The digital transformation market is expected to grow exponentially in the next few years. We can view 2020 as a marker that led to the immediate need for massive digital transformation. In the two years that have followed, many companies have completely transformed the way they do business and embraced the digital world. No one wants to be left behind in the digital transformation race.
Every business wishes to grow exponentially in the digital transformation world. As per the latest statistics, the digital transformation market size in 2021 was evaluated at USD 608.72 billion. By the end of 2022, the market size value is estimated to reach USD 723.77 billion. From 2022 to 2030, the digital transformation market is expected to increase at a compound annual growth rate (CAGR) of 23.5%.
The significance of data as an organizational asset is now more than ever. The need to digitize has given rise to implementing data first strategy amongst organizations. The data-first approach is where digital transformation can be focused to solve traditional business challenges and deliver sustainable business growth. With the implementation of Data Science, AI, ML, Data Engineering, and Data Analytics, businesses can unlock the potential of data like never before.
How does the data-first approach prove to be effective in dealing with traditional business challenges?
The data-first approach is necessary to digitally transform and tackle different business challenges. Let us see how the approach is effective in combating traditional business challenges:
Low-risk levels, early rewards
The global pandemic has accelerated the need for digital transformation amongst businesses. However, providing remote data access securely and reliably becomes risky. This solution delivery method is complex when seen from an organizational change management perspective.
Taking the data-first approach enables businesses to see results quickly while minimizing the risks associated with the transformation. There is harmonization in the whole business system, where you can establish authoritative master data resources within the organization.
Implementation of new service and product ideas
Nowadays, businesses look for expansion to mark their presence in various domains and industries. They are extending confidently into new domains by using data and artificial intelligence. For instance, banking systems leverage data extensively to identify security risks and understand customer requirements.
Like retail banking, investment banks invest hugely in big data for smarter trading decisions. Analyzing crucial data also helps in understanding the current market. While extending into new domains, business priorities and demands keep on shifting. Implementing a data-first approach helps businesses to meet these new demands and challenges.
Dedicated focus on data
The harmonized data model experienced a complete shift in perspective after introducing the data-first approach. The traditional system consolidation project used a business plan as a central approach. Here, in the data-first approach, the complete focus is on the data and the data itself.
With data in focus, your business will need a specific talent pool, comprising data experts and analysts. These professionals excel in developing and strategizing various business approaches and procedures. The business process-focused team has expertise in various technical and technological process implementations.

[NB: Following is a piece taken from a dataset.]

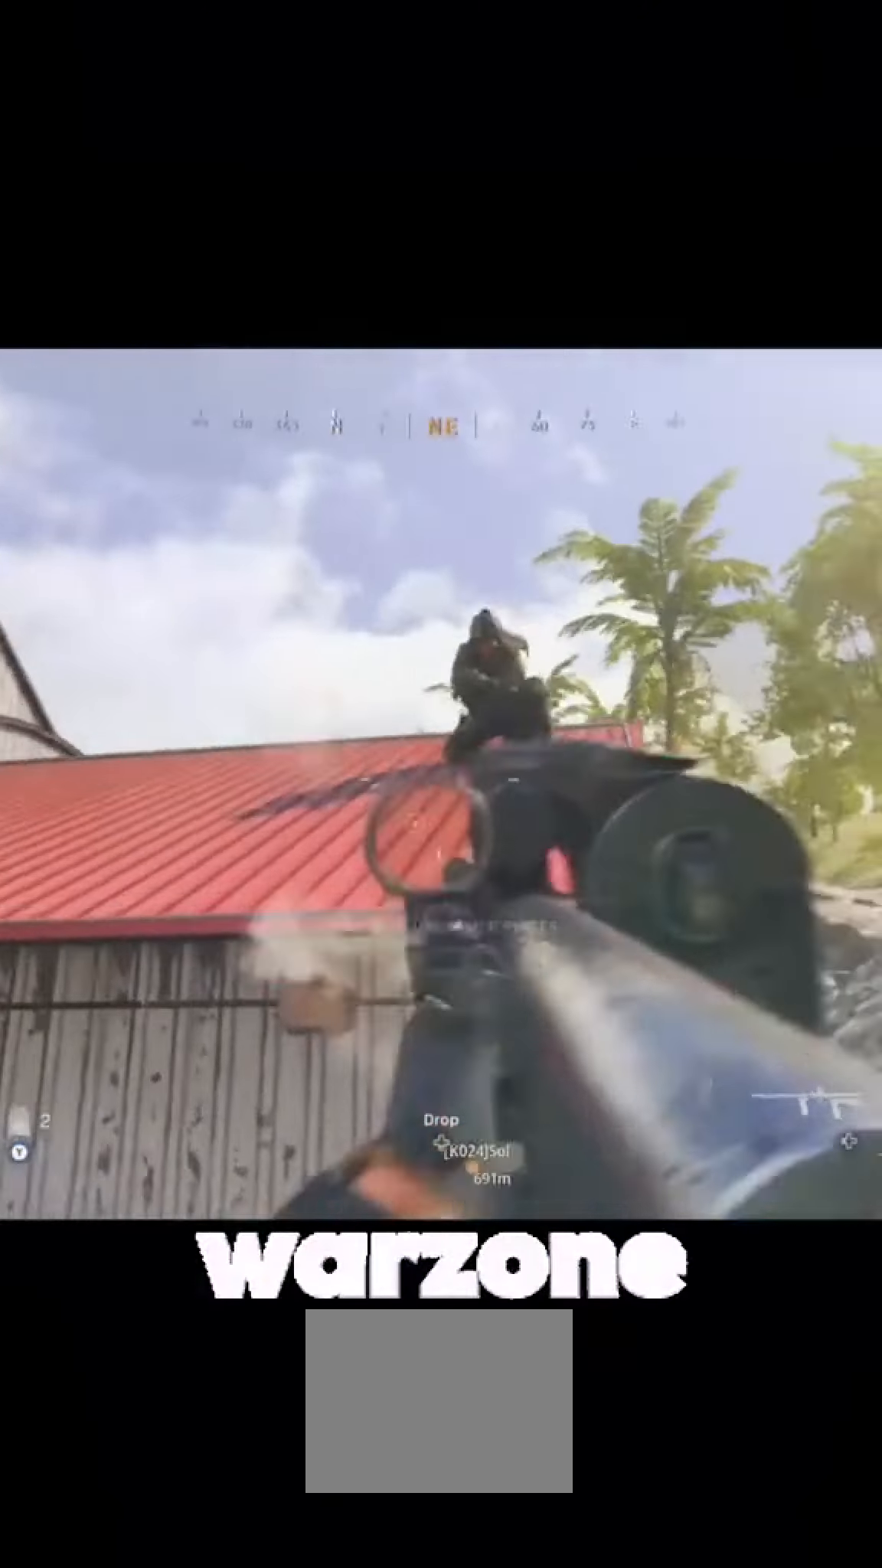
{"buttons": [], "left_stick": "down-left", "right_stick": "down-left", "events": [[100, "left_stick", "center"], [100, "right_stick", "center"], [333, "left_stick", "down-left"], [333, "right_stick", "down-left"]]}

Property and real estate management is a great example to explain this point. Many real estate firms use a data-first approach for better trend analysis, property analysis, and understanding of the overall market and customers. They are also streamlining the maintenance processes with this approach.
Contended workforce and sustainable business
Data-first approach helps in building future-proof workforce strategies for businesses. It provides a holistic and clear insight into the existing workforce and talent pool, various technological competencies, and much-needed future skills.
By implementing the approach, there is a significant improvement in operational efficiencies leading to sustainable business growth and development. It helps to improve data security and minimize unnecessary company expenditures. Businesses develop the flexibility to support ever-evolving and new business requirements. A data-first approach improves agility and responsiveness and delivers value quickly.
Conclusion
Technological evolution with analytics and cloud computing has marked its presence rapidly. Organizations not working on their data strategy and related processes may find it difficult to survive in the current competitive market.
One of the biggest challenges of a data-first strategy is the dynamic nature of data. It is not easily accessible, traceable, or secure. It flows through the organization in a structured and unstructured manner. Generally, companies go for technology without considering data, business needs, and goals. They adapt business as per technology rather than investing in the right technology for their goals.
The data-first approach is significantly changing the analytics and data landscape. Businesses gain a competitive edge over their business rivals by incorporating new components into their data strategy for digital transformation.